#### [Quoted text]
◇ ◇ ◇ ◇
Opinion
Index No. 654718/2022 Motion Seq. No. 002
09-26-2024
Unpublished Opinion
MOTION DATE 07/01/2024
HON. JOEL M.COHEN:, Judge.
DECISION + ORDER ON MOTION
JOEL M. COHEN, J.S.C.
The following e-filed documents, listed by NYSCEF document number (Motion 002) 25, 26, 27, 28, 29, 30,31 were read on this motion for DEFAULT JUDGMENT
Plaintiffs Bloodhound Partners LLC ("Bloodhound"), Joe Goldsmith ("Goldsmith"), and WioT LLC (collectively, "Plaintiffs") move for an Order granting default judgment against the Defendant Wearsafe Labs Holdings LLC ("Wearsafe" or "Defendant") for its failure to appoint substitute counsel in the time frame ordered by the Court in its March 11, 2024 Decision and Order granting Defendants' prior counsel's motion to withdraw (NYSCEF 22). No parties have opposed this motion. For the following reasons, Plaintiffs' motion is granted in part.
A plaintiff is entitled to seek default judgment in any action in which the defendant has failed to appear, plead or proceed to trial (CPLR § 3215(a)). Default judgment is appropriate when a corporate defendant has failed to appear by counsel (Jimenez ex rel. Disla v Brenillee Corp,, 48 A.D.3d 351, 352 [1st Dept 2008] ["[F]ailure [of corporate defendant] to appear by counsel would not have deprived the court of jurisdiction over it, but would have constituted a default permitting entry of judgment against it."]; World on Columbus, Inc. v L.C.K. Rest. Group, Inc., 260 A.D.2d 323, 324 [1st Dept 1999] ["The corporate defendant was properly held in default on the motion for failure to appear by attorney"]).
Here, the Court stayed this matter for thirty days to afford Defendant sufficient time to retain new counsel. Even after the stay expired in April 2024, Defendant had months to appear through counsel and stand ready to defend this case. Defendant has not done so. Plaintiff also submitted an affidavit of service demonstrating that Defendant was served with the Notice for Default Judgment (NYSCEF 31).
Plaintiff has submitted unrebutted evidence demonstrating compliance with the requirements of CPLR 3215 through Plaintiffs' Verified Complaint (NYSCEF 4), the Affirmation of Leonard F. Lesser (NYSCEF 26) and accompanying exhibits including Bloodhound Promissory Note and Default Notice (NYSCEF 27), Goldsmith Promissory Note and Default Notice (NYSCEF 28), WIoT Promissory Note and Default Notice (NYSCEF 29), which are sufficient to establish the facts that constitute Plaintiffs' claims for breach of the subject promissory notes, and the amounts due to Plaintiffs thereunder for principal and default interest: (i) Bloodhound's note (the "Bloodhound Note"), dated July 8, 2021, is for a loan amount of $750,000, plus 6% interest, with a Maturity Date of September 30, 2021; (ii) Goldsmith's note (the "Goldsmith Note"), dated August 16, 2019, is for a loan amount of $500,000, plus 6% interest, with a Maturity Date of December 31, 2019; and (iii) WIoT's note (the "WIoT Note"), dated January 1, 2019, is for a loan amount of $250,000, plus 6% interest, with a Maturity Date of December 31, 2019 (NYSCEF 4 ¶¶ 17, 18, 19). Moreover, in its Answer, Defendant admitted to the existence of these three Promissory Notes (NYSCEF 12 ¶¶ 17, 18, 19).
◇ ◇ ◇ ◇
#### [Instruction A]
Reproduce the court opinion word for word, from "Here, the Court" up to and including "Judgment (NYSCEF 31).".
#### [Instruction B]
According to the court opinion, for how long did the Court stay the matter so the defendant could retain new counsel?

#### [Provided material]
◇ ◇ ◇ ◇
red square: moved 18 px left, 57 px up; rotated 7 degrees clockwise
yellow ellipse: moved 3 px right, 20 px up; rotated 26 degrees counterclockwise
◇ ◇ ◇ ◇
#### [Task response A]
Here, the Court stayed this matter for thirty days to afford Defendant sufficient time to retain new counsel. Even after the stay expired in April 2024, Defendant had months to appear through counsel and stand ready to defend this case. Defendant has not done so. Plaintiff also submitted an affidavit of service demonstrating that Defendant was served with the Notice for Default Judgment (NYSCEF 31).

#### [Task response B]
Thirty days.